A ameaça da canção de ninar

A ameaça da canção de ninar

Revista Veja, 24/08/2011

Quem dorme aceita se retirar da realidade e ficar indefeso. Esta retirada, sem a qual nós não vivemos, pode ser angustiante e deve ser facilitada. Por isso, espera-se de uma canção de ninar que ela seja apaziguadora. No entanto, ainda hoje, no Brasil, ouve-se a canção aterradora com a qual eu fui criada.

Tive o desprazer de constatar isso, ligando a TV Globo e vendo um ator que a cantava, segurando  nos braços um bebê: «Dorme nenem que a cuca vem pegar/ Papai foi pra  roça/ Mamãe foi passear».  O rosto do ator era bonito e o bebê comovente. Dois anjos mas, sem ter consciência do que fazia, o ator ameaçava o bebê. Dizia-lhe que o pai e a mãe estavam ausentes, e, caso ele não dormisse, a cuca o levaria.

Popularmente, a cuca é uma velha feia parecida com um jacaré. Segundo o Aurélio, um bicho-papão, um papa-gente, etc. E, segundo Monteiro Lobato, uma bruxa com as unhas compridas como as de um gavião.

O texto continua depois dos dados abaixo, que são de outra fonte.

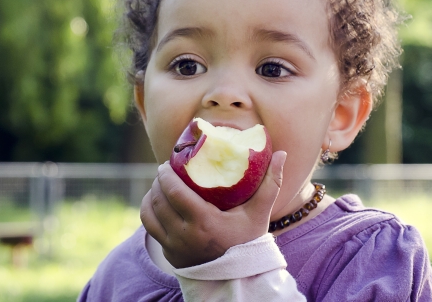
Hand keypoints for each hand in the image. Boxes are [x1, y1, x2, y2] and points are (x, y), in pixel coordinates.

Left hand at [140, 151, 286, 268]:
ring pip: (150, 215)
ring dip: (150, 197)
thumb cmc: (249, 242)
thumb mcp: (259, 213)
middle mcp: (184, 235)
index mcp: (204, 222)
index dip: (165, 175)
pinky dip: (149, 213)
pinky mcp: (169, 254)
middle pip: (159, 201)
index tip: (166, 164)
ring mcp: (174, 247)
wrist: (239, 278)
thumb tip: (282, 153)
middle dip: (157, 182)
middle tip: (163, 171)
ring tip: (158, 186)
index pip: (174, 192)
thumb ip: (271, 183)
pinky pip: (150, 229)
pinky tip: (155, 204)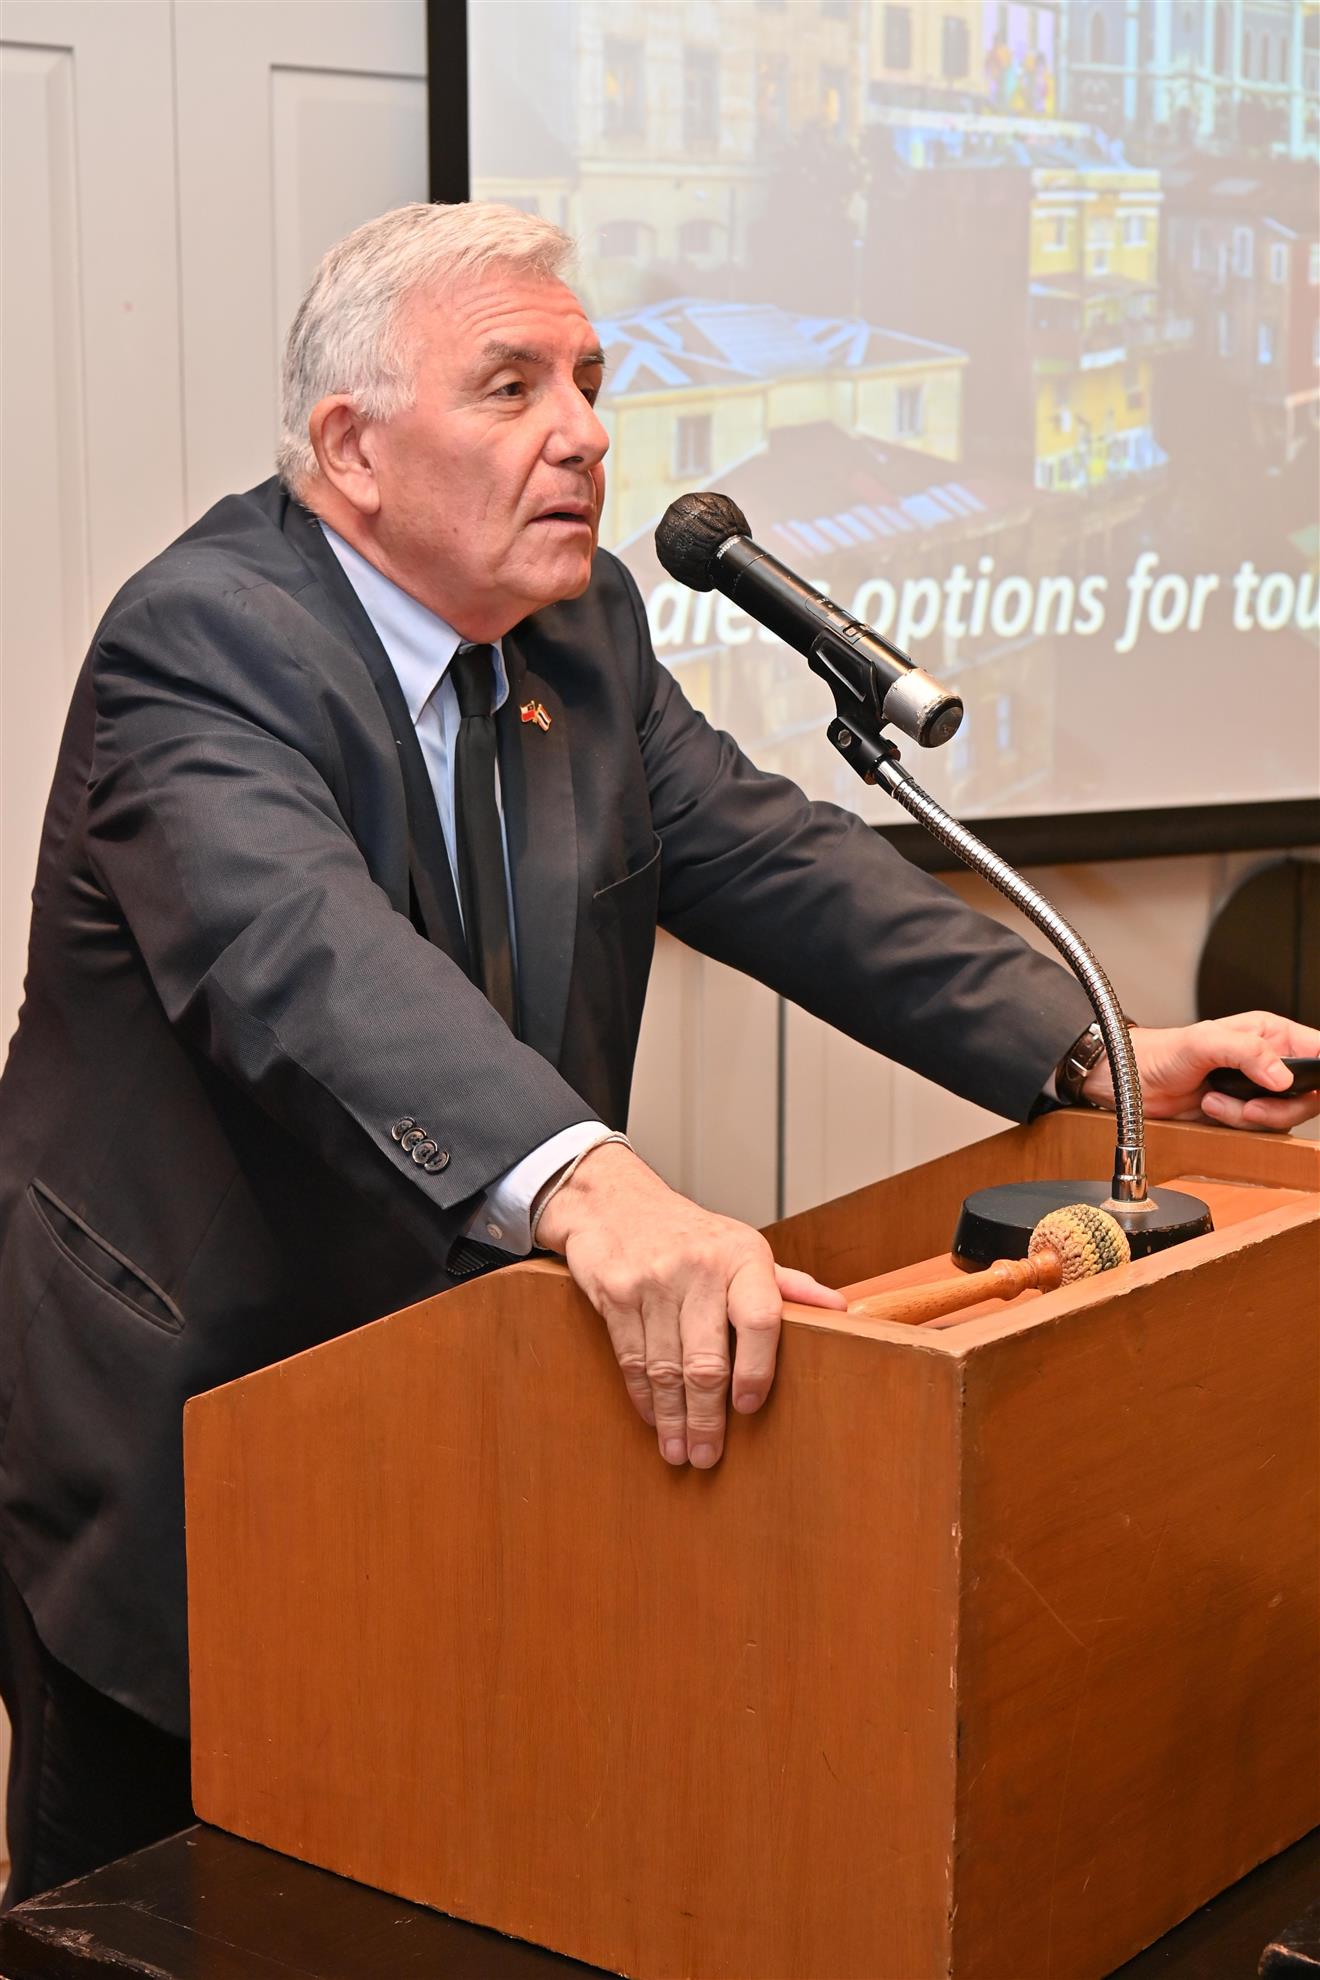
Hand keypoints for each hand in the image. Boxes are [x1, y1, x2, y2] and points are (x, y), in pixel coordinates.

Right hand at [533, 1142, 844, 1467]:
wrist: (617, 1201)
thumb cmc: (693, 1235)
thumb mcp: (744, 1249)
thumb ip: (788, 1285)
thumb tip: (842, 1311)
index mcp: (743, 1257)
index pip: (761, 1319)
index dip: (758, 1369)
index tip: (749, 1407)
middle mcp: (699, 1267)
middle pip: (707, 1359)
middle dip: (706, 1417)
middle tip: (707, 1456)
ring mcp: (654, 1280)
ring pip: (666, 1367)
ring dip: (672, 1418)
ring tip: (679, 1451)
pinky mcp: (616, 1292)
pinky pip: (631, 1357)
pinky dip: (643, 1395)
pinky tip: (654, 1417)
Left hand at [1081, 1012, 1319, 1132]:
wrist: (1131, 1083)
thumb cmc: (1161, 1052)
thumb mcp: (1204, 1042)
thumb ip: (1247, 1052)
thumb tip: (1283, 1076)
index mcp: (1269, 1034)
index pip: (1318, 1051)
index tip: (1310, 1088)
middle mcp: (1269, 1061)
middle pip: (1308, 1094)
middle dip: (1280, 1106)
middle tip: (1250, 1105)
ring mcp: (1257, 1090)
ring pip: (1284, 1116)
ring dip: (1250, 1116)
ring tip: (1215, 1100)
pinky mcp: (1242, 1113)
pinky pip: (1258, 1130)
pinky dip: (1236, 1124)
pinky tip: (1211, 1108)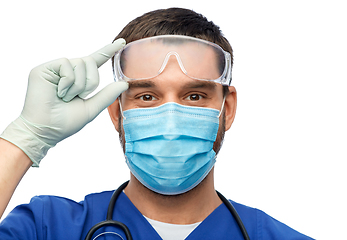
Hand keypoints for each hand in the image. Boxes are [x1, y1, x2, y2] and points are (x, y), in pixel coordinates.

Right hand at [0, 39, 127, 165]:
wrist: (46, 130)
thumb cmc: (65, 122)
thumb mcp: (91, 108)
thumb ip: (107, 95)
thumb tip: (124, 83)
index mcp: (79, 79)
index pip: (96, 61)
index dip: (108, 51)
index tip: (122, 42)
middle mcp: (67, 71)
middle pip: (90, 62)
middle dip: (90, 82)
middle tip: (77, 97)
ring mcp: (55, 69)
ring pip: (81, 63)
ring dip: (78, 85)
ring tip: (65, 97)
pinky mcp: (44, 68)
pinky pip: (66, 64)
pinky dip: (67, 82)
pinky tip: (58, 92)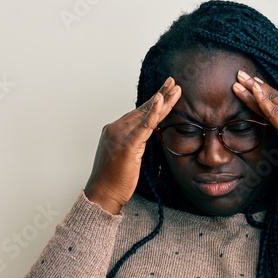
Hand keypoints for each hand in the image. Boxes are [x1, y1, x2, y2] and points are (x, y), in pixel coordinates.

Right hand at [84, 77, 181, 213]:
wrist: (102, 195)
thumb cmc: (113, 181)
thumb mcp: (125, 158)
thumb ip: (133, 144)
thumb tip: (144, 140)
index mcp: (114, 131)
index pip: (137, 114)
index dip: (152, 103)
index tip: (164, 92)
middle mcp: (115, 129)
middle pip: (142, 110)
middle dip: (160, 96)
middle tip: (173, 82)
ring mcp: (119, 135)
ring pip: (145, 114)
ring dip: (162, 100)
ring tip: (175, 88)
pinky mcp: (127, 145)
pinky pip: (143, 126)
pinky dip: (153, 112)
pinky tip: (161, 101)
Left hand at [232, 70, 277, 196]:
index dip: (267, 91)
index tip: (254, 82)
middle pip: (276, 97)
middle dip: (256, 85)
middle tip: (240, 75)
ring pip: (273, 102)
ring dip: (254, 91)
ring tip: (238, 81)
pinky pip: (276, 114)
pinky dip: (264, 102)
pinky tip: (253, 92)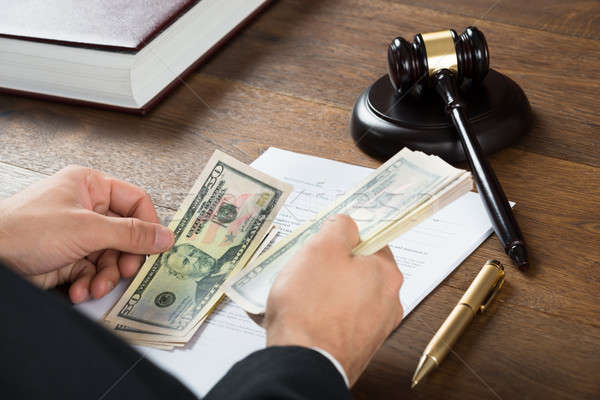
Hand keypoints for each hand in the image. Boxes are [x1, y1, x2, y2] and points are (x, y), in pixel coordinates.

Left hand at [0, 166, 173, 302]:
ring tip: (97, 287)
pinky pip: (93, 272)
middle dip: (125, 258)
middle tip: (128, 271)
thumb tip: (166, 237)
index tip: (158, 246)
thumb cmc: (24, 230)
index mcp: (90, 186)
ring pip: (111, 257)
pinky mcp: (68, 258)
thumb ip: (131, 234)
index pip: (135, 201)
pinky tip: (81, 290)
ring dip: (107, 276)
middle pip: (126, 234)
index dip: (149, 224)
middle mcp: (86, 208)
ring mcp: (77, 234)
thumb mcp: (86, 229)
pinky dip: (90, 284)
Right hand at [265, 214, 403, 385]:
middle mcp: (389, 302)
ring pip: (346, 295)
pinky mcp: (356, 347)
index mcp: (386, 273)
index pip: (372, 241)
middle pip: (358, 269)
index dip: (345, 237)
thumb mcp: (321, 248)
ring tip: (298, 294)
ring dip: (324, 290)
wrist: (302, 363)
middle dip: (331, 265)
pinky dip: (322, 314)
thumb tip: (347, 224)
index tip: (325, 240)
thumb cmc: (311, 306)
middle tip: (306, 266)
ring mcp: (374, 328)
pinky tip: (301, 316)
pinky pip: (338, 319)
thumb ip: (340, 227)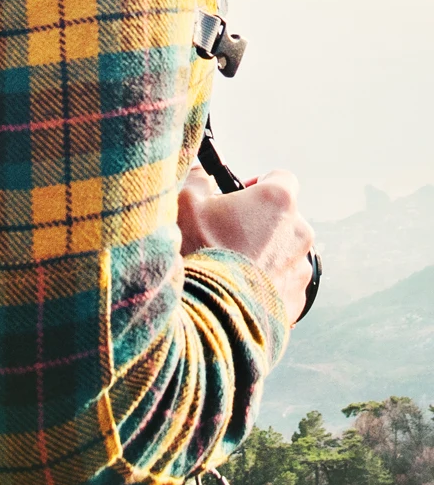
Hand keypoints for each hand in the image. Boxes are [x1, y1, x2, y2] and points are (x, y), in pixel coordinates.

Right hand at [178, 166, 316, 323]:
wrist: (208, 313)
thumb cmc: (197, 251)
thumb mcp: (184, 201)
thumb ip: (197, 176)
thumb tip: (201, 171)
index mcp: (278, 201)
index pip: (279, 177)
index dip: (256, 184)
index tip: (235, 197)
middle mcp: (299, 232)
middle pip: (283, 217)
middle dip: (258, 221)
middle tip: (223, 233)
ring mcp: (300, 269)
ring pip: (283, 252)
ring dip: (263, 254)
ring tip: (227, 265)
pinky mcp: (296, 300)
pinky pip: (281, 283)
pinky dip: (263, 283)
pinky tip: (234, 288)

Como explicar a vigência de uma canção de ninar tão assustadora se não pelo sadismo dos adultos em relação às crianças? Um sadismo que predispõe ao masoquismo e cujas consequências podem ser nefastas. A educação começa no berço, com as primeiras palavras, que tanto podem abrir quanto fechar o caminho. Isso significa que o educador – seja ele o pai, a mãe ou outra pessoa – precisa atentar para o que diz. Em vez de fazer menção à cuca, escolher, por exemplo, uma canção de ninar como  a dos Beatles «Hora de dizer boa noite, dormir … O sol agora apagou a sua luz… Hora de dormir». Uma canção que associa o sono à desaparição do sol e faz dele um fenômeno natural.

Ninguém é obrigado a procriar. A obrigação está fora de moda. Mas quem tiver e não quiser se preocupar com o filho já crescido, precisa cuidar do mesmo durante a sua infância com devoção e inteligência, contrariando os hábitos, se preciso for. A vida não é fácil, e, por isso mesmo, é imperativo evitar dificuldades futuras. A prevenção é sempre melhor que o tratamento. Nós só esquecemos disso porque não somos educados para ser felizes e sim para repetir o que os outros fizeram sem questionar.